Nationwide, many studies that investigated carbon change in the top foot of soil found that cover-cropped systems store carbon. The UC Davis study also found gains in the surface but, deeper down, enough carbon was released from cover-cropped systems that it resulted in an overall net loss.

“There are other benefits to cover crops that farmers may still enjoy, but in our systems, storing carbon is not necessarily one of them,” said co-first author Nicole Tautges, a cropping systems scientist with the UC Davis Agricultural Sustainability Institute. “We’d make more progress by incentivizing compost.”

The researchers did not compare composted systems without cover crops, but suspect the compost helped sequester carbon despite the cover crop, a notion they intend to investigate further.

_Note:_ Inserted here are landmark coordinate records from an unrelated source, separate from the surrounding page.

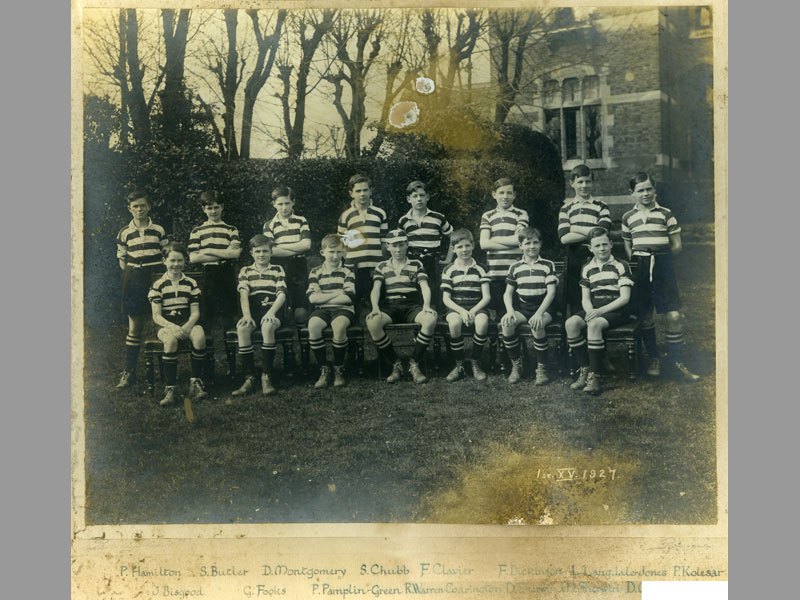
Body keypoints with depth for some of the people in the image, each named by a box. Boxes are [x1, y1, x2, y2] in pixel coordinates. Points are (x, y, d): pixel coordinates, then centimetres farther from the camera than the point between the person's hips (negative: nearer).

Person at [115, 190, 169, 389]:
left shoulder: (158, 229, 3)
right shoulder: (124, 232, 4)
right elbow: (122, 260, 11)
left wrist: (162, 274, -3)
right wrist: (131, 275, -1)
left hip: (157, 278, 0)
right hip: (134, 281, 0)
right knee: (134, 328, 3)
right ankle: (129, 372, 9)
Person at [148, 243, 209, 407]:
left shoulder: (191, 283, 10)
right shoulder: (158, 285, 3)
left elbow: (195, 312, 5)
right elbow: (156, 316, -2)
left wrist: (188, 326, -17)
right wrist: (172, 327, -21)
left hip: (187, 323, 2)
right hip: (166, 325, -2)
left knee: (199, 336, -33)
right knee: (171, 339, -37)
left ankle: (196, 382, -21)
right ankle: (171, 389, -32)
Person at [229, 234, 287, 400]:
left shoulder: (277, 270, 14)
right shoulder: (245, 271, 17)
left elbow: (281, 294, 0)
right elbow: (244, 294, 1)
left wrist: (271, 312, -18)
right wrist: (246, 315, -17)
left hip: (273, 310, -1)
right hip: (253, 310, 2)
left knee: (268, 326, -37)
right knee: (242, 328, -32)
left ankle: (266, 376, -28)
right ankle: (249, 377, -24)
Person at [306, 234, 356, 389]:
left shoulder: (347, 272, 7)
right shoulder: (316, 272, 12)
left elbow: (348, 298, -6)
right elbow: (312, 298, -1)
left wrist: (323, 297, -4)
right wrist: (337, 293, -4)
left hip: (343, 309, -2)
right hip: (322, 310, 2)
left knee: (339, 325, -36)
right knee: (313, 325, -32)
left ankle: (339, 369, -17)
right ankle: (324, 369, -18)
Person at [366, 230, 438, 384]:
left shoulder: (416, 265, 16)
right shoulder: (382, 267, 16)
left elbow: (424, 286, 2)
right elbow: (375, 289, 2)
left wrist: (426, 305, -19)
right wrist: (375, 308, -18)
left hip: (411, 305, 0)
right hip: (390, 306, 0)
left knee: (431, 319, -34)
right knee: (372, 322, -34)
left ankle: (414, 363, -17)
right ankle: (395, 364, -17)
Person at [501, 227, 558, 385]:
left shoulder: (548, 265, 3)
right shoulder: (515, 267, 10)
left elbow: (551, 292, -5)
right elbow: (508, 292, 9)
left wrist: (539, 313, -19)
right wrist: (510, 310, -11)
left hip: (543, 308, -3)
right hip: (522, 308, 3)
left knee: (537, 325, -36)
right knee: (506, 323, -28)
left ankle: (542, 368, -18)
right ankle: (516, 365, -9)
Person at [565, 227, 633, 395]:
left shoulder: (621, 266, -1)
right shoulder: (587, 269, 14)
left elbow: (625, 298, -9)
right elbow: (585, 298, 11)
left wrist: (600, 311, -20)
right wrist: (590, 311, -14)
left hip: (616, 310, -5)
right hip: (594, 309, 5)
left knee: (594, 324, -35)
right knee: (570, 323, -24)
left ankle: (596, 376, -29)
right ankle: (584, 369, -15)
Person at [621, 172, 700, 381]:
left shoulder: (666, 214, 2)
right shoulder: (628, 218, 8)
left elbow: (677, 245, 4)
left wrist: (659, 257, 2)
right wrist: (636, 261, 3)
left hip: (662, 267, -2)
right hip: (640, 269, 2)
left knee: (674, 315, -9)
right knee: (645, 315, 6)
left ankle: (677, 362, 1)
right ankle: (653, 358, 21)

Microbes need a balanced diet

Carbon has to filter through soil microbes to create stabilized forms of carbon in soil. Compost provides not only carbon but also additional vital nutrients for those microbes to function effectively.

“One reason we keep losing organic matter from soils is that our focus is on feeding the plant, and we forget the needs of others who provide important services in soil like building organic carbon,” said senior author Kate Scow, director of the UC Davis Russell Ranch Sustainable Agriculture Facility. “We need to feed the soil, too”.

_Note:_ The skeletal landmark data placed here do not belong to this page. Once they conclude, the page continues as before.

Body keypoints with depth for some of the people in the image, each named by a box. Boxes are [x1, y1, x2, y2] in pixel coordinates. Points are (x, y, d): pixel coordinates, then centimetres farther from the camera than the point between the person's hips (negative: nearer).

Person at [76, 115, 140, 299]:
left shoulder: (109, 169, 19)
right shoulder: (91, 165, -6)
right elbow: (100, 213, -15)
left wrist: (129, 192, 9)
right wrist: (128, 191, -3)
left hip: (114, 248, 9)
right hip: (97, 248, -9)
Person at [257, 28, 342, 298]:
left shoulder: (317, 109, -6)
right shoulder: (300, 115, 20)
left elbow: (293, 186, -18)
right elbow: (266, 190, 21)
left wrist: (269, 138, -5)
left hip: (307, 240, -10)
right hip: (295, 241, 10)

Having a balanced diet can make the difference between how much carbon stays in the soil versus how much is released as carbon dioxide, Scow said.

When their diet is out of balance, microbes seek out missing nutrients, mining them from existing soil organic matter. This results in the loss rather than gain of carbon. The authors think that deep in the soil, cover-crop roots provided carbon but not the other nutrients needed to stabilize it.

Sequestering carbon in arid climates

The study was conducted in California’s northern Central Valley at the Russell Ranch Sustainable Agriculture Facility, part of the Agricultural Sustainability Institute at UC Davis. The results indicate that semi-arid Mediterranean climates like the study site may be capable of storing far more carbon in the soil than once thought possible.

“This work coming out of Russell Ranch at UC Davis is very timely as the state invests in programs to sequester carbon in soils,” said Secretary Karen Ross of the California Department of Food and Agriculture. “Carbon sequestration in soils through the addition of compost is a key practice in our Healthy Soils Program and we are delighted that the science and policy efforts are aligning and supporting each other.”

The results also indicate an opportunity for compost to provide multiple, interconnected benefits to farmers and the environment by improving soils, offsetting greenhouse gas emissions, and transforming animal and food wastes into a valuable product the soil needs.